Textos
O Zé é porque é
Este meu ídolo não tem os pés de argila como tantos outros que já tive e que hoje compõem o adubo de novos sonhos que talvez se realizem. É o sujeito anônimo que faz girar a máquina produtiva deste país, esse cara espoliado pelo governo e pela ambição do capital, que o lucro é só o que interessa à empresa da qual tem o orgulho de compor o quadro de funcionários. Ao contrário dos demais ídolos que já tive esse é acessível e não carece de culto, tampouco massagem no ego. É porque é. Sem pretensões de altos reconhecimentos e sem consciência de sua grandeza por que foi ensinado a ser pequeno, a honrar a graça da servidão. A brindar à saúde do patrão com o cálice amargo do insuficiente contracheque.
Sigo para a segunda jornada de trabalho, um pouco esbaforido, com os minutos contados sempre, como todo vivente que depende de um coletivo para ir ao trabalho. A mesma linha de que me valho todos os dias embarcando no ponto da Rua Vereador Jésus Martins, passa próximo de onde costumo almoçar, só que dez minutos mais cedo e pouquíssimas vezes consigo sacrificar parte de minha refeição em prol das pernas que me tem de me levar ao ponto de ônibus alguns quarteirões adiante. Hoje por sorte, à altura da Praça Mário Ernesto da Silva, onde há um ponto assoma a lotação e o Zé me espera atravessar a rua. Bem na horinha.
Galgo o estribo metálico. O Zé me recebe com efusão, como recebe a todos sempre. Grande figura! É o condutor desta linha e trabalha só, acumulando as funções de motorista e cobrador, artifício que as empresas de transporte urbano vem usando ultimamente, impondo um certo sacrifício aos usuários do serviço de transporte e aos das vias públicas que ficam obstruídas enquanto o herói do cotidiano faz o recebimento e volta o troco, mas sacrifício mesmo é imposto a este, o Zé. Ele não se incomoda. Está sempre alegre. Tem sempre uma palavra de simpatia para cada passageiro que, naturalmente, respondem no mesmo tom. Chama a todos de Zé. Todos o chamam de Zé.

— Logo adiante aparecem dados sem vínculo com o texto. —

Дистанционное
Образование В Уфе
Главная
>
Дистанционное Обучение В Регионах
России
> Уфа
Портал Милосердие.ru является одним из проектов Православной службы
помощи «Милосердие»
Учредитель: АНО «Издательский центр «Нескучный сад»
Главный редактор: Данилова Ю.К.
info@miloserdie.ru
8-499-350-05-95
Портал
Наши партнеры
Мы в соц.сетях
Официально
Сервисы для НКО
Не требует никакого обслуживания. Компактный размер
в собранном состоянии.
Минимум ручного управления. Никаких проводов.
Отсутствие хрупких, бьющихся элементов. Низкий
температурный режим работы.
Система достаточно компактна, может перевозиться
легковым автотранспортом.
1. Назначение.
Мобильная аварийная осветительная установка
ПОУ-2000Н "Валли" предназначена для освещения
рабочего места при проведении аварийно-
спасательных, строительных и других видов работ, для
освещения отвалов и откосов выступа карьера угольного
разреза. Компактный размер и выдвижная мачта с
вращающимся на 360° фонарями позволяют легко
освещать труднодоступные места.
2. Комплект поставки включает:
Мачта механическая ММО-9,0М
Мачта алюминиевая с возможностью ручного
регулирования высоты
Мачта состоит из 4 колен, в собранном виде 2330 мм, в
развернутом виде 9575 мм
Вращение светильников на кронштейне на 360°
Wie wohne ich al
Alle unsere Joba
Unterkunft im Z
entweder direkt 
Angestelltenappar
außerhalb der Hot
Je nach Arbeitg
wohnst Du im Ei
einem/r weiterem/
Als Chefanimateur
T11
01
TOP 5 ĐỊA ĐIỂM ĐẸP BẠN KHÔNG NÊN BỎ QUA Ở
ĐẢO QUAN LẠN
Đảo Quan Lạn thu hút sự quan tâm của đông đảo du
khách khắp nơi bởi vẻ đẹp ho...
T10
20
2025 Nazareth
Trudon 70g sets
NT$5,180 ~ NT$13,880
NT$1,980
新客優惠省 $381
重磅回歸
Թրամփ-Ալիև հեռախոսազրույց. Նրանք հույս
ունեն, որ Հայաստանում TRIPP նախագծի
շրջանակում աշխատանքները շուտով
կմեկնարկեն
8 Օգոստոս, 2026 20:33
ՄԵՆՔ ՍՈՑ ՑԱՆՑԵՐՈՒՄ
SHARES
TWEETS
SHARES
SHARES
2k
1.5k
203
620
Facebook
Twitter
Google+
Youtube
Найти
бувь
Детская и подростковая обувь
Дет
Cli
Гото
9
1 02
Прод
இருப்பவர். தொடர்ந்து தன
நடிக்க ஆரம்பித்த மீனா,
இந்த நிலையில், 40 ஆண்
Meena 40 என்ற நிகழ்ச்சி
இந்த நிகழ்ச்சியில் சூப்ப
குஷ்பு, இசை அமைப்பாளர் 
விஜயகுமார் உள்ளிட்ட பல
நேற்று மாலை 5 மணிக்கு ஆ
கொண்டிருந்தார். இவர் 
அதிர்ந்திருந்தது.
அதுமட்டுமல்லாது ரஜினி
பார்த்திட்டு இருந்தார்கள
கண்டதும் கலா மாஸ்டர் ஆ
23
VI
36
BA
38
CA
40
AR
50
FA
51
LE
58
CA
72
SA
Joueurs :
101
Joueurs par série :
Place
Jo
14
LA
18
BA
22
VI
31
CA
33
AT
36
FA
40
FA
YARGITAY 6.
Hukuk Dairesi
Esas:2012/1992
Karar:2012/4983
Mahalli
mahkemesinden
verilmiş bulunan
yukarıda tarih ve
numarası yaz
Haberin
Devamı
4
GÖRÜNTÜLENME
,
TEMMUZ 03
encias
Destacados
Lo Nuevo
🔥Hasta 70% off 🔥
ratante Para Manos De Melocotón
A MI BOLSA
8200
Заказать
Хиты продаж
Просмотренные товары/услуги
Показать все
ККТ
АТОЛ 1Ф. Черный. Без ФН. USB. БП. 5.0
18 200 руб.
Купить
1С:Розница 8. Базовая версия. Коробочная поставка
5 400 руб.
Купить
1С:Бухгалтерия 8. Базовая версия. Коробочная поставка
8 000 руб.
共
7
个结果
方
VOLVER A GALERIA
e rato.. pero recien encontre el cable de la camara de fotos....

Luizão, passageiro também de todos os dias comenta comigo: “o Zé é que sabe viver”. E naquele ônibus cheio de Zés eu sei a que Zé ele se refere.
O catajeca faz um giro demorado. Laranjeiras, Bela Vista, Marisa, Nossa Senhora do Carmo, rotatória da Fartura e finalmente alcança novamente o centro e passa pelo meu ponto de espera habitual. Entram os mesmos passageiros e é um tal de Zé-pra-cá-e-Zé-pra-lá que só vendo. Arranca, toma a Av. Padre Lauro e na altura da Praça Ana Rosa, apelidada de Praça do Savon, um entrave. Há veículos estacionados corretamente à esquerda, à direita uma motocicleta tomava por alguns centímetros a passagem. O Zé aguarda um pouco pelo bom senso do condutor que não aparece. Pacientemente puxa o freio de mão, desce, faz pequena alteração na posição do guidão, ganha pequeno espaço, arranca novamente mostrando sua perícia. Segue o trajeto com o mesmo contagiante bom humor.
O Zé é que sabe viver. Pode não ter reconhecimento, não portar medalhas, não ostentar títulos, mas é um grande ídolo. Sem pés de argila. Sem pretensões de altos reconhecimentos e sem consciência de sua grandeza. É porque é, simplesmente.